曹文轩放下手中的一叠情报摘要,身体向后靠在椅背上,揉了揉因长时间阅读而有些发涩的眼睛。
灰隼安静地侍立在侧,等待着指示。
“时机到了。”
曹文轩的声音在安静的房间里显得格外清晰,“高尔察克那边,后勤已经濒临崩溃,军心士气低落到了极点。
日本人看起来也不打算在冬天和我们硬碰硬,他们的首要任务是保住那几万干涉军。
两边,都想谈。”
“是的,总长。”
灰隼应道,语气平稳地汇报着细节,“赤塔方面,通过隐蔽的商业渠道传递了信息,表示愿意就物资过境问题进行高级别、务实的讨论,暗示可以付出一定代价。
日军驻海参崴司令部则更直接一些,其联络官以协调冬季防务,避免误会为名,提出了非正式会晤的请求。
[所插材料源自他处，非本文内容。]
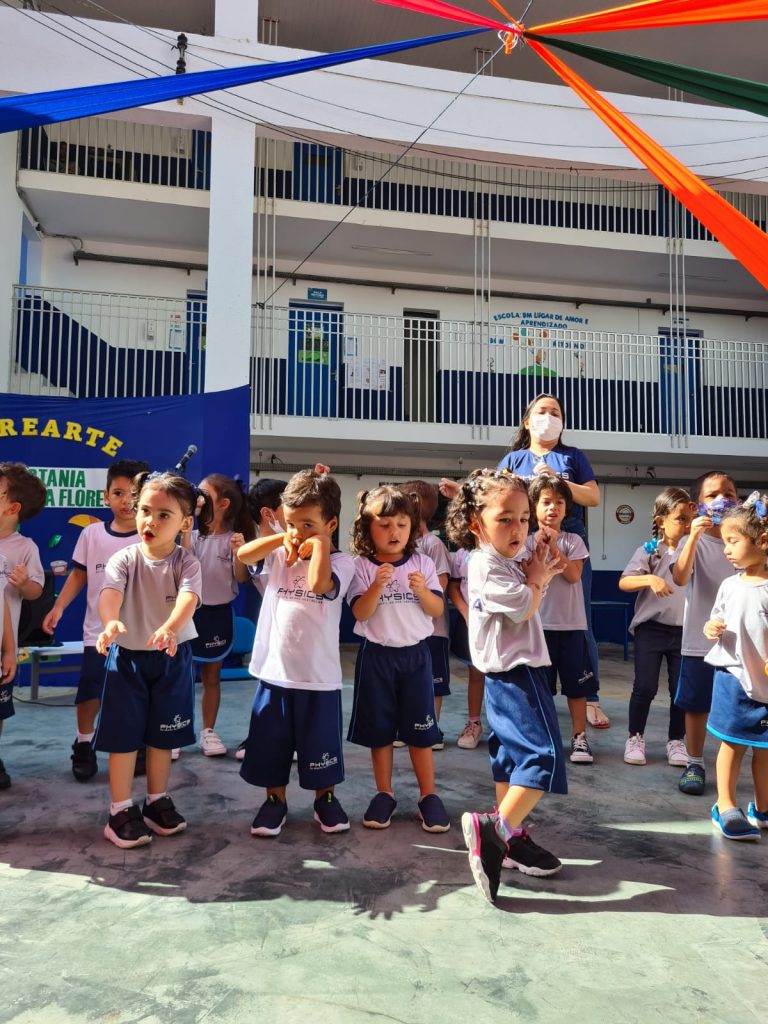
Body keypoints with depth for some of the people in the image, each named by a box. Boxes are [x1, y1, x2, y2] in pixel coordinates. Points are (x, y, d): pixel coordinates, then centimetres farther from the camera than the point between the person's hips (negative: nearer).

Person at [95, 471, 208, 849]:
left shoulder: (186, 563, -12)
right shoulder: (124, 559, -11)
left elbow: (188, 599, -31)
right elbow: (110, 593, -29)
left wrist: (169, 629, -52)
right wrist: (111, 623, -52)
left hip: (172, 657, 1)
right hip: (127, 655, -1)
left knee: (162, 734, 14)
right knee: (124, 734, 5)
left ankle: (157, 801, 33)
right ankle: (120, 810, 20)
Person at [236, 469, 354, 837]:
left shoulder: (340, 562, -10)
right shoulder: (280, 555, 3)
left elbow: (318, 583, -30)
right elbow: (243, 554, -11)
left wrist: (318, 543, -21)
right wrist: (282, 538, -12)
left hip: (318, 674, -3)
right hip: (274, 670, 4)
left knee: (320, 744, 13)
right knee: (271, 744, 15)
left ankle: (325, 799, 34)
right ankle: (275, 800, 34)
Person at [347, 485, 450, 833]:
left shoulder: (422, 563, 0)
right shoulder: (362, 566, -5)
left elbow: (437, 610, -3)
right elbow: (360, 613, -13)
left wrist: (422, 590, -22)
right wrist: (377, 586, -28)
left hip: (415, 654, 1)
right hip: (376, 655, 0)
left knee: (420, 729, 7)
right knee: (378, 728, 10)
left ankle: (428, 795, 20)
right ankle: (384, 794, 24)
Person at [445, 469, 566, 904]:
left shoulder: (508, 562, 14)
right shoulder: (487, 565, -17)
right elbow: (524, 607, -20)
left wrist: (542, 576, 9)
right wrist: (537, 577, -3)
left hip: (512, 676, 11)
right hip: (515, 675, -10)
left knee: (512, 757, 16)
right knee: (545, 755, -16)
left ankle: (512, 835, 27)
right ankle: (495, 828, -11)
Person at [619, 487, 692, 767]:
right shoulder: (649, 550, -5)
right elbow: (623, 583, -12)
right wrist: (649, 579, -30)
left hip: (684, 630, 3)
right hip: (651, 627, -3)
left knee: (681, 688, 7)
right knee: (645, 686, -2)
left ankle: (676, 740, 25)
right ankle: (635, 737, 17)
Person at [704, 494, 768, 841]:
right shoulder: (730, 586, 1)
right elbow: (717, 624, 12)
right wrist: (711, 629, -9)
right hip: (733, 676, 1)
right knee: (732, 743, 7)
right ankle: (725, 807, 19)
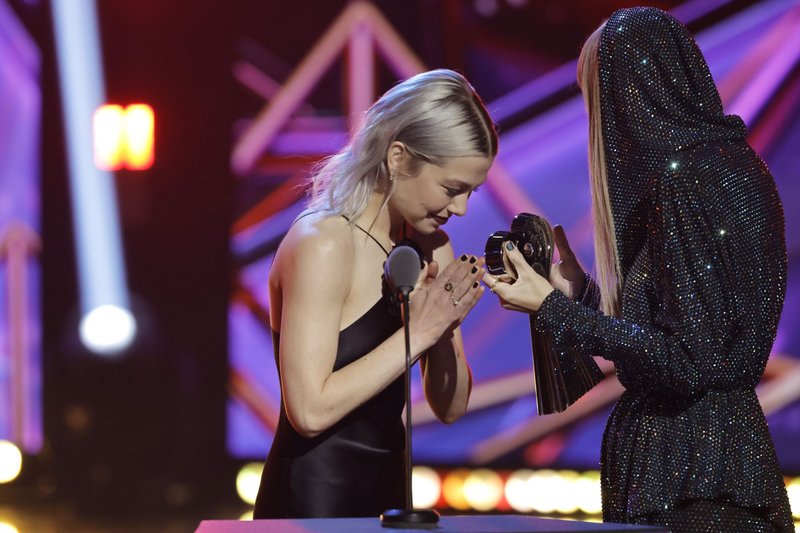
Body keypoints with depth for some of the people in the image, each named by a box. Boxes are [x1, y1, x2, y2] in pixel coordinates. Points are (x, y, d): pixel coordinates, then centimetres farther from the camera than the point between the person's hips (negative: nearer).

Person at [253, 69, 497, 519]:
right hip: (313, 502, -7)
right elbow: (310, 410, -22)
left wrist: (445, 328, -9)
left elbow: (451, 408, 9)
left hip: (387, 497, 7)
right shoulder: (322, 244, -16)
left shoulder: (431, 247, 6)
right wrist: (419, 330, -18)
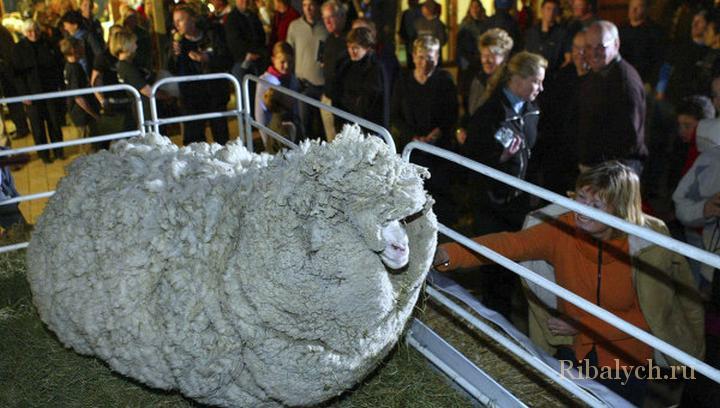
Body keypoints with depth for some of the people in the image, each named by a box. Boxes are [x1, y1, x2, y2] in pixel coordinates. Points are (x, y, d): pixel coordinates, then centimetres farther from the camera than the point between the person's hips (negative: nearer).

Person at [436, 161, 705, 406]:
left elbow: (647, 317, -14)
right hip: (575, 349, 2)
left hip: (627, 361, -2)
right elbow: (511, 244, -33)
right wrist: (447, 254, -47)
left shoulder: (646, 245, -21)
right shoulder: (563, 229, -18)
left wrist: (582, 325, -20)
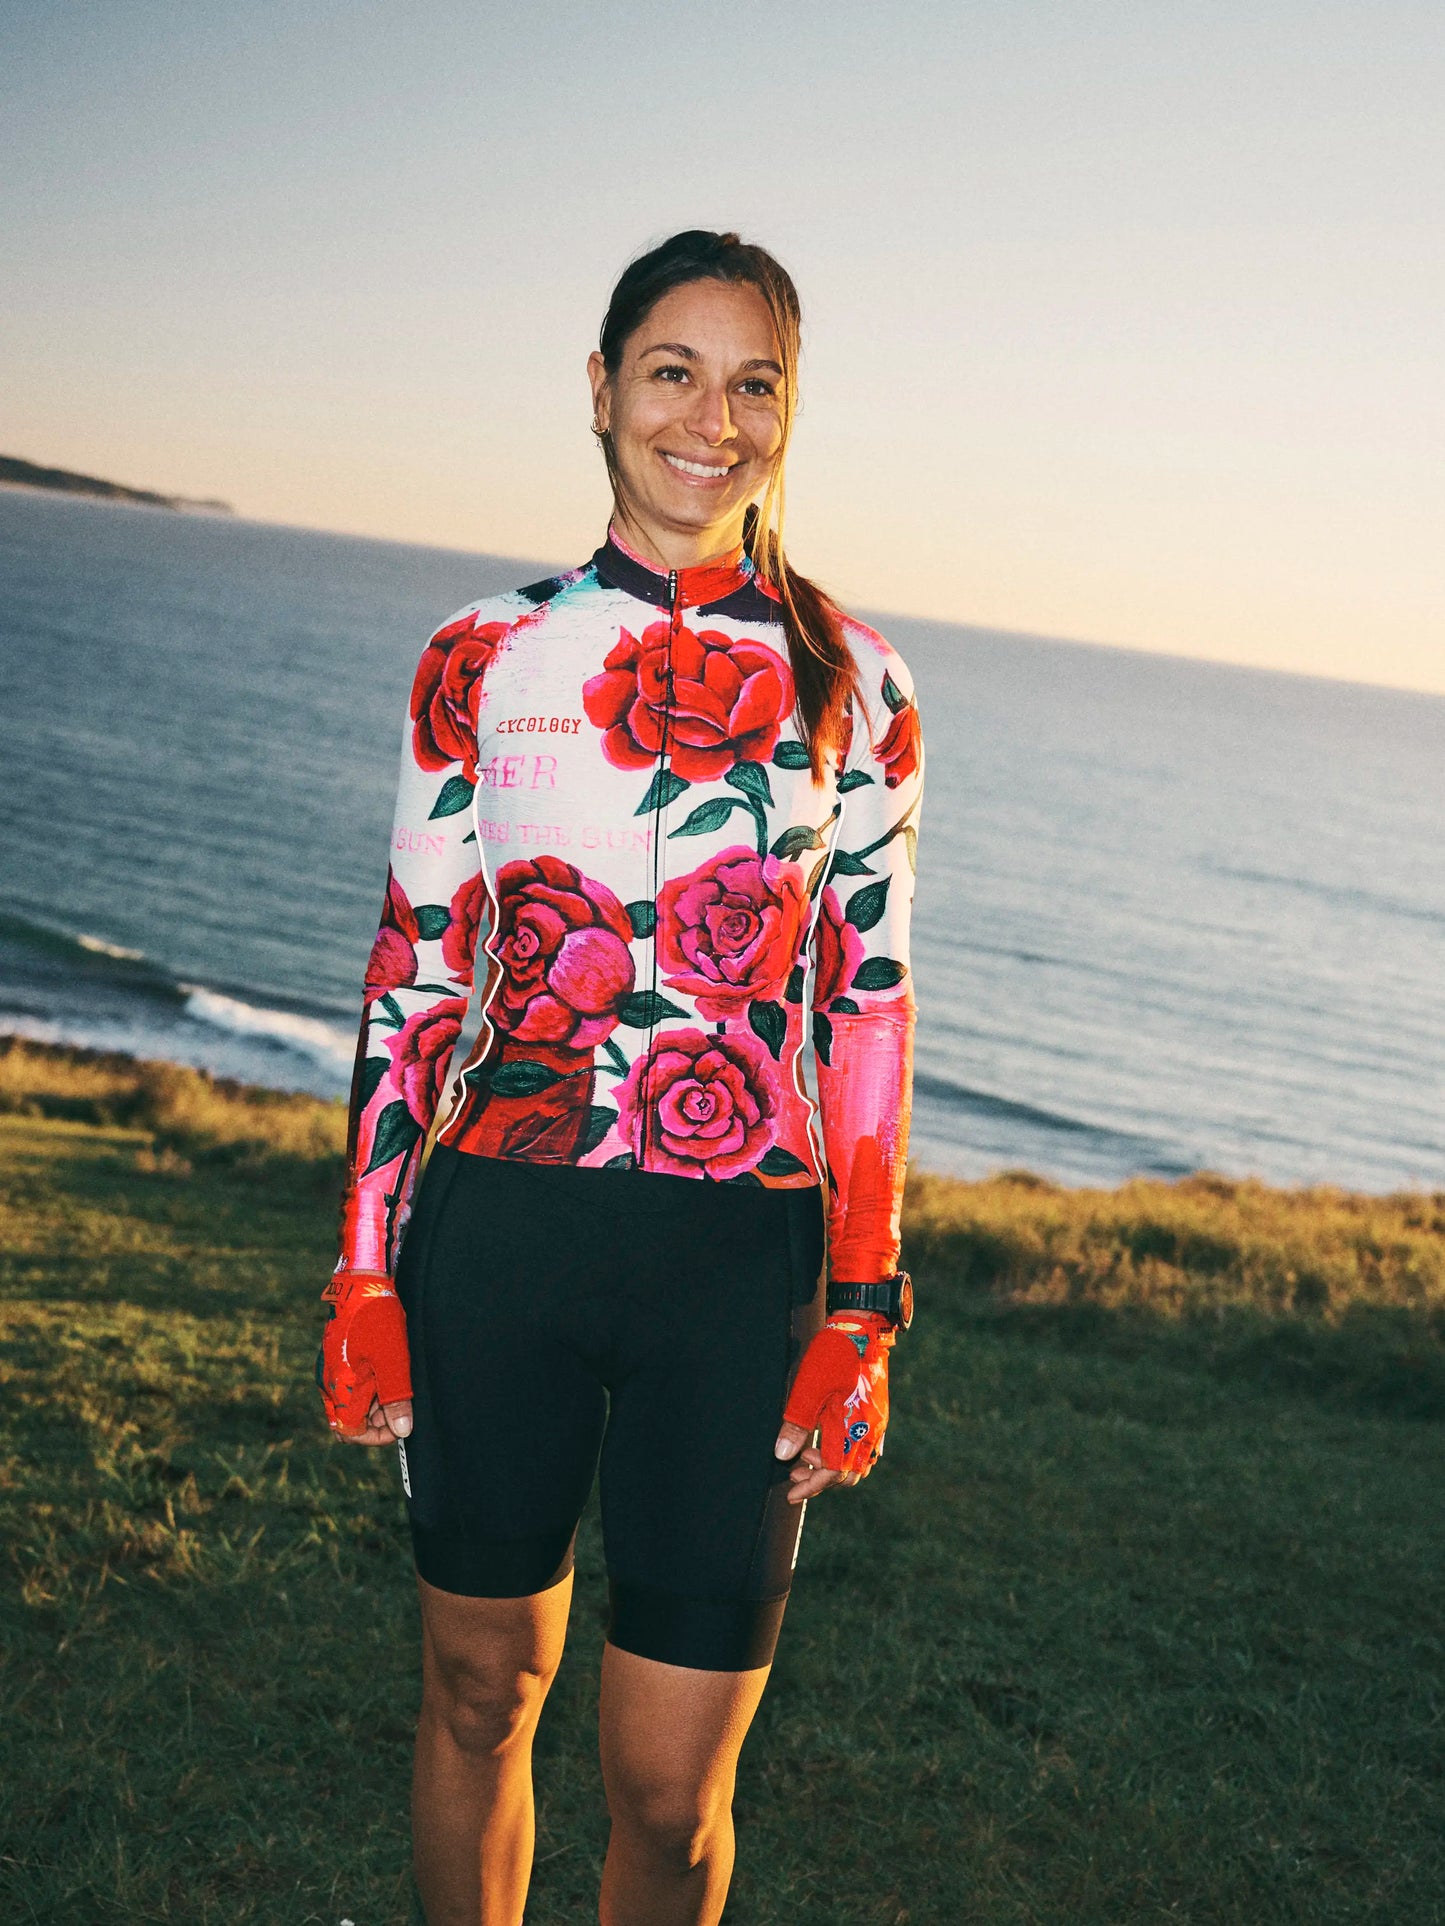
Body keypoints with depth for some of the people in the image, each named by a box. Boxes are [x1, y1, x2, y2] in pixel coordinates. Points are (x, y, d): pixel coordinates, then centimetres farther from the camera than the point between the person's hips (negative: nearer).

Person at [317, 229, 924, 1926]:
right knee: (479, 1687, 16)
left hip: (738, 1269, -1)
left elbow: (867, 1007, 4)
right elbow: (415, 977, 5)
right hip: (496, 1230, 1)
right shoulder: (483, 659, 3)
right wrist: (366, 1274, 3)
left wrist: (861, 1312, 0)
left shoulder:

综合判断,高尔察克急于获得生存通道,日本则希望确保其部队安全收缩至港口,并尽可能维持在海参崴的存在。”
“很好。”
曹文轩眼中锐光一闪,坐直了身体,“回复他们,我们接受会谈提议。
地点定在满洲里,时间就在十二月初。
我方由驻满洲里最高军事长官赵铁山负责现场接洽与谈判,但所有核心条款必须呈报太原,由最高决策层最终批准。
明确告知对方,谈判的前提是认清现实,展现诚意。”
他略微停顿,思索片刻,下达了进一步的指令:
“同时,以绝密等级通知虎穴和野猪窝基地,立即启动预备方案。
从已完成转化的特殊人员储备库中,紧急筛选并集中一批具备以下条件者:
精通俄语或日语,熟悉沙俄旧军政体系或日本关东军、驻朝军内部情况,拥有情报搜集、基层渗透或特定技术背景。
对他们进行紧急任务编组与针对性强化训练。”
灰隼立刻领会了其中的深意:
“总长的意思是,无论谈判桌上结果如何,我们都要提前准备好接收、消化和控制未来可能到手的地盘与人员?”
“不错。”
曹文轩肯定道,“谈判只是手段,是为我们的战略目标服务。
无论最终是达成临时协议,还是迫使对方部分溃散投降,我们都需要立刻有足够可靠且专业的人手渗透进去,掌握实际情况,建立有效影响,防止出现权力真空或被其他势力趁机填补。
这些人,就是我们先期投入的楔子。
动作要快,要隐蔽。”
“明白!我立刻去办。”灰隼肃然领命,转身快步离去。
一场关于远东命运的交易,正在悄然拉开帷幕。